Undoubtedly, irrespective of the dispensation in power, the US has been the most powerful supporter of Israel, financially, militarily, and diplomatically by offering invaluable ‘cover-fire’ of vetoing resolutions in favour of the most sanctioned country in the world i.e., Israel. Conspiracy theorists have often conjectured on how ‘Jews control everything’ – while some of it might be rooted in antisemitic rhetoric, false flourishes, or prejudiced positions, there is certainly a disproportionate draw and commitment that the US harbours towards Israel.
Numerically, while the Pew Research Center recorded the Jewish population in the US to be 5.8 million in 2021 – the Indian diaspora in the US is also about 5 million.

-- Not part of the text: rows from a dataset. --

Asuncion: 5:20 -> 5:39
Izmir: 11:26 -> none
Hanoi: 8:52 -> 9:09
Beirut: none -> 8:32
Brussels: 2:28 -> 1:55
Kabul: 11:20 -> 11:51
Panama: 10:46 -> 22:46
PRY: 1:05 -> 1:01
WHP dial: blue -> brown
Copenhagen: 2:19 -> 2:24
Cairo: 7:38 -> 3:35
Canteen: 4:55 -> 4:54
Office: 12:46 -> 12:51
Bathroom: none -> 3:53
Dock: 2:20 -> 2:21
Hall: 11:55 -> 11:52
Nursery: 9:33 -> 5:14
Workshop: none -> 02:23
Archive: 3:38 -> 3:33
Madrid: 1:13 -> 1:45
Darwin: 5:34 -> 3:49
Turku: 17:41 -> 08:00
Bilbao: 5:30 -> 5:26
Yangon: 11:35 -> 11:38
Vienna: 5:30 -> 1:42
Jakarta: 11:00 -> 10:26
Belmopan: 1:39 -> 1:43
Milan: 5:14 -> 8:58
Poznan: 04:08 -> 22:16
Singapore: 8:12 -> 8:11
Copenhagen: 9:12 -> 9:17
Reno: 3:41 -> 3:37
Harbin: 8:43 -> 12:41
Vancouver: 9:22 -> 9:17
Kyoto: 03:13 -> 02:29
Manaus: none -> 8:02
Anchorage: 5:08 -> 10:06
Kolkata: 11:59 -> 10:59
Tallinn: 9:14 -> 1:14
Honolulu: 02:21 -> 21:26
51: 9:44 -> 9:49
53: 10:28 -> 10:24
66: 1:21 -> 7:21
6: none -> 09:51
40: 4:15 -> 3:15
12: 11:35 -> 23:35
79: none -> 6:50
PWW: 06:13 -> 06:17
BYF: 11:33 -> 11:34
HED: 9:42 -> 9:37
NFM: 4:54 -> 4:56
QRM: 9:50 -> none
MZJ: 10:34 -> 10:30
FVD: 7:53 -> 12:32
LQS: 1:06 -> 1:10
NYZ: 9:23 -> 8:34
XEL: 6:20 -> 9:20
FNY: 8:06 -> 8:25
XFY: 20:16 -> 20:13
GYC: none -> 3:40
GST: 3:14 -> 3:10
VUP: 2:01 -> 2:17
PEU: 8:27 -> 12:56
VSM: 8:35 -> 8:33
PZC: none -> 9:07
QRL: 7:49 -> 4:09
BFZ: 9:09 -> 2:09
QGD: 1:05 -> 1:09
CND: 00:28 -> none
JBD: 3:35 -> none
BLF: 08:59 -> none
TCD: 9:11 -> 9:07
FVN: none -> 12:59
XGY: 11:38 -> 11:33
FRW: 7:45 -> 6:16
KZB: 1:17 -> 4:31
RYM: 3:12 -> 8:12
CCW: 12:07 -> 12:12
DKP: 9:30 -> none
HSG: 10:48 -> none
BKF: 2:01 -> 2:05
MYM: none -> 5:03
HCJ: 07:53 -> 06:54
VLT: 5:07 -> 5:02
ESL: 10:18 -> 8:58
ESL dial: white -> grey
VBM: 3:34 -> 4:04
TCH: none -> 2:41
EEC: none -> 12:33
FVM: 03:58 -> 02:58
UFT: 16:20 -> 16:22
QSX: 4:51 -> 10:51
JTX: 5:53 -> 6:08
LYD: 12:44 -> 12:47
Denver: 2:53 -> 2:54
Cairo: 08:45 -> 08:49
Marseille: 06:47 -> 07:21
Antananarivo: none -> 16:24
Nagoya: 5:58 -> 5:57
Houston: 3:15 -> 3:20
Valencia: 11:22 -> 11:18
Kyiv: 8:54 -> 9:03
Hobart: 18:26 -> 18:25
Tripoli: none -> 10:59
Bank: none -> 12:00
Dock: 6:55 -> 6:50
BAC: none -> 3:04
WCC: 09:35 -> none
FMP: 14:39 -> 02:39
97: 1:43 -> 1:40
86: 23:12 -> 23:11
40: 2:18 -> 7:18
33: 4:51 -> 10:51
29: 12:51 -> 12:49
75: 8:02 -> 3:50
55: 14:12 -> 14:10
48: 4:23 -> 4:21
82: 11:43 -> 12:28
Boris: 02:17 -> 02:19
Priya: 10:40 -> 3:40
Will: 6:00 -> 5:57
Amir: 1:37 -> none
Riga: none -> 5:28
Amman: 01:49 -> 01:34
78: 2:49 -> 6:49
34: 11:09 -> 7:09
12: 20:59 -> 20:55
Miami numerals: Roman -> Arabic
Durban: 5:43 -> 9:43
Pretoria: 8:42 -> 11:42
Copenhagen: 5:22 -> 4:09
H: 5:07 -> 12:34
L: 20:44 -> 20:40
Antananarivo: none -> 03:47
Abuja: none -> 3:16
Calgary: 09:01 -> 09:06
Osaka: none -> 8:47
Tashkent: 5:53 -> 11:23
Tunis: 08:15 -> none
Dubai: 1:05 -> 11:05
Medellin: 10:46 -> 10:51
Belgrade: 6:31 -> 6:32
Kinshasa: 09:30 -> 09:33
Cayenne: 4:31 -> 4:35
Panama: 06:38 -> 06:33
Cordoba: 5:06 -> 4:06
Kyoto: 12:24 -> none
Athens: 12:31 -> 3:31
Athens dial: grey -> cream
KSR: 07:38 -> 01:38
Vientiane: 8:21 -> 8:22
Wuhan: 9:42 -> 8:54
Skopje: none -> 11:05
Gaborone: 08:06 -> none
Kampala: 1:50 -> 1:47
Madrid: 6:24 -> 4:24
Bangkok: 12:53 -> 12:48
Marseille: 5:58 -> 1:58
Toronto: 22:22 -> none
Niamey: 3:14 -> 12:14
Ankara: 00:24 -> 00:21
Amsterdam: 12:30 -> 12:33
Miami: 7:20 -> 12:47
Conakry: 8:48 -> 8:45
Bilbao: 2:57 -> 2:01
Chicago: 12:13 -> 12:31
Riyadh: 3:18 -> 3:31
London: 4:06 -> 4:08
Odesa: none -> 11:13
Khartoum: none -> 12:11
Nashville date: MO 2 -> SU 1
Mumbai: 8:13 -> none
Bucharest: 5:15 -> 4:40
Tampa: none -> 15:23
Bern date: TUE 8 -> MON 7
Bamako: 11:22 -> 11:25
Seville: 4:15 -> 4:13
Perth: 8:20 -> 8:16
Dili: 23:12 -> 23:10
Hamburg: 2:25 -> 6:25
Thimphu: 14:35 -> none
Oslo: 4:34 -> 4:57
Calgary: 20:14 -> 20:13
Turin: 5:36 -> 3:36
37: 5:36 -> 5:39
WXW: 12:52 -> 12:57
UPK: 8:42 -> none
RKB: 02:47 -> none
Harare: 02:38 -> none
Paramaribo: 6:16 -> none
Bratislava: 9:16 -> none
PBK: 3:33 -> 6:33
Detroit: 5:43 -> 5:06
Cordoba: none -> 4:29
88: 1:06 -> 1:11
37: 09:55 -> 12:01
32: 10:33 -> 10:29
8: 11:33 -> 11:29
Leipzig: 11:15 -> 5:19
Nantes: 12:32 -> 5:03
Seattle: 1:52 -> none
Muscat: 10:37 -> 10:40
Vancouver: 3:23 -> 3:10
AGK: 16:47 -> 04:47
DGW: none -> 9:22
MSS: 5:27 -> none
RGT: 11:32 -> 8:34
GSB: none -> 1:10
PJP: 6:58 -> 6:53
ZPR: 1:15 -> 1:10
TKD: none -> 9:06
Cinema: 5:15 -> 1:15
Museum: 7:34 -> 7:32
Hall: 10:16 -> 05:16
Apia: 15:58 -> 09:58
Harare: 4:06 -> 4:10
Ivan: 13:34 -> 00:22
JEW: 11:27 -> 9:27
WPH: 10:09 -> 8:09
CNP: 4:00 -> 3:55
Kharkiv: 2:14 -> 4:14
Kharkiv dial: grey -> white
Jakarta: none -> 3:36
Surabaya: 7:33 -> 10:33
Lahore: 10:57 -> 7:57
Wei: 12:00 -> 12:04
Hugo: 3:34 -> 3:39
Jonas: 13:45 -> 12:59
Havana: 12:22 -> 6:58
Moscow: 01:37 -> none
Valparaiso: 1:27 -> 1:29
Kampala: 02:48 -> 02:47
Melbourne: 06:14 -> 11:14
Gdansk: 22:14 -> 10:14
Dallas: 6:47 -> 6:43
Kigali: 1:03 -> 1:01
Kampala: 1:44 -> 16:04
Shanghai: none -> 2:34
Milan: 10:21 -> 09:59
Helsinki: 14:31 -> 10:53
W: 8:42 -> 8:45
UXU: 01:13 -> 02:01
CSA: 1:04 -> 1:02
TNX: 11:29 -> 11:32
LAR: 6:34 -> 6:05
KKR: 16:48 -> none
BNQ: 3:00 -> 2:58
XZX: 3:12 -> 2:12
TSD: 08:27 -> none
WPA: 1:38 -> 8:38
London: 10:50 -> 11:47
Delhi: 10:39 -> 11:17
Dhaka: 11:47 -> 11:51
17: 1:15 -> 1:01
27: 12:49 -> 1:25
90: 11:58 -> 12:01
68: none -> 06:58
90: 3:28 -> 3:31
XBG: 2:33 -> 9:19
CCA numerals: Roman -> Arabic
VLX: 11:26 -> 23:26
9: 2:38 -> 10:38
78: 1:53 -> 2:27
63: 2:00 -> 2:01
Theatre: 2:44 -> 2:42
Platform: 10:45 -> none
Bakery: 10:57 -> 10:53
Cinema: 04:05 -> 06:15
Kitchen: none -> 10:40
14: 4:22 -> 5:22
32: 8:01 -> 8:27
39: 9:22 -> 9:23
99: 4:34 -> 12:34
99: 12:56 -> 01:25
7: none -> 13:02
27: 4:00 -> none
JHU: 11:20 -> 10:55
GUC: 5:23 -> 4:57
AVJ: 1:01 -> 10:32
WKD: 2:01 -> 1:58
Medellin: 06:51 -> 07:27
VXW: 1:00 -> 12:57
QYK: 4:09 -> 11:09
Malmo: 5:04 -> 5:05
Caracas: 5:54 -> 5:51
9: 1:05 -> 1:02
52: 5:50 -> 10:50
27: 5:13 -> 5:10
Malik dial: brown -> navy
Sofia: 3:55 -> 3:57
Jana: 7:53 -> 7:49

Yet their ability to elicit contrasting reactions persists. Presumably, the Jews imagine a far more emotive and personalised resonance towards the State of Israel owing to the deep wounds of history and therefore rally around the US politics to ensure a clear voice in favour of Israel, at all times – it is perhaps not so, for Indians and India, as yet.
This is not to begrudge the US support towards Israel but only to recognise a starkly different reaction from Washington DC when the US' ostensible ‘number one enemy’ attacked its strategic ally in the Summer of 2020, as opposed to when a sanctioned terror organisation attacked yet another US ally, in the Autumn of 2023.
(The author is a Former Lt Governor of Andaman & Nicobar Islands and Puducherry. This is an opinion piece and the views expressed above are the author’s own. The Quint neither endorses nor is responsible for the same.)